Car si le président sortant a théoriquement laissé la voie libre en évoquant avec une fausse modestie l'impossibilité constitutionnelle d'un troisième mandat, c'est bien par la pression de son propre fils qu'il semble avoir désigné son dauphin.
Donald Trump Jr., jamais élu mais omniprésent dans l'entourage présidentiel, a laissé entendre dès l'automne que « l'appel » de la présidence le titillait.
Cette ambition affichée a paradoxalement servi de révélateur : plutôt que de laisser son fils hériter directement du trône MAGA, Trump père a opté pour JD Vance, le vice-président actuel, comme héritier naturel du mouvement.

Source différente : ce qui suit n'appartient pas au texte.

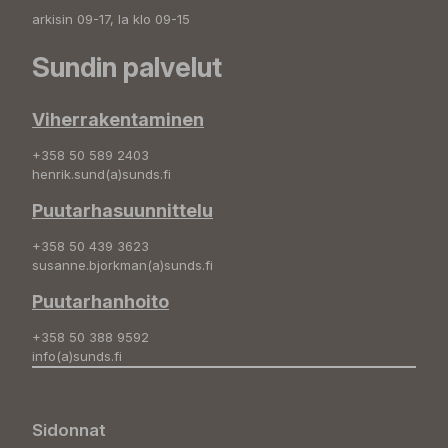
arkisin 09-17, la klo 09-15
Sundin palvelut
Viherrakentaminen
+358 50 589 2403
henrik.sund(a)sunds.fi
Puutarhasuunnittelu
+358 50 439 3623
susanne.bjorkman(a)sunds.fi
Puutarhanhoito
+358 50 388 9592
info(a)sunds.fi
Sidonnat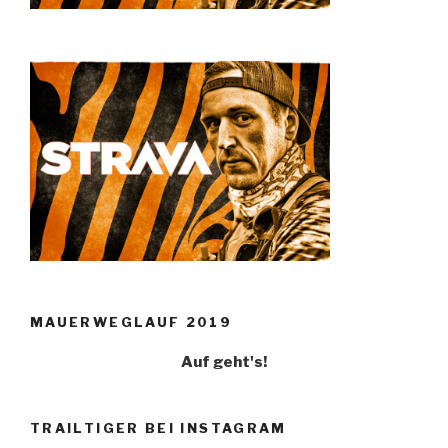
MAUERWEGLAUF 2019
Auf geht's!
TRAILTIGER BEI INSTAGRAM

Vance cumule les missions sensibles négociations avortées avec l'Iran, lutte contre la fraude sociale et affiche une fidélité sans faille au nationalisme trumpiste.
Pourtant, cette proximité risque de se retourner contre lui si les élections de mi-mandat, en novembre prochain, sanctionnent l'administration par une vague démocrate.
Dans ce tableau, Marco Rubio apparaît comme l'anti-Vance par excellence. Secrétaire d'État et conseiller à la sécurité nationale, il gère des dossiers d'envergure planétaire tout en cultivant une image de conservateur traditionnel, moins embrigadé dans le dogme MAGA que son rival.
Les stratèges républicains le considèrent comme le candidat naturel d'une éventuelle débâcle électorale, celui qui saurait redonner au parti une allure présidentielle sans renoncer à l'essentiel de l'agenda conservateur.
Mais l'histoire des primaires républicaines récentes montre que la mesure et l'intelligence politique ne suffisent pas. Le parti a choisi Trump en 2016 contre toute attente, puis a sacrifié sur l'autel du populisme des candidats plus compétents mais moins spectaculaires. Rubio, justement, en a fait les frais. Dans cette configuration, la candidature de Vance, portée par la bénédiction implicite de Trump et le vent de la radicalisation continue du parti, semble suivre la même trajectoire.
Le « gentil », celui qui parle diplomatie et workload, celui qui évite les provocations outrancières, peine à emporter la faveur d'une base avide de combat idéologique.
Ted Cruz tente de se faufiler dans une brèche en se positionnant comme l'alternative crédible à Vance, mais son offensive reste timide.
Les autres prétendants gouverneurs en retrait, secrétaire à la Défense controversé, ou même Tucker Carlson converti à l'anti-trumpisme peinent à constituer un bloc cohérent. Au final, la bataille de 2028 ressemble à une répétition de la même histoire.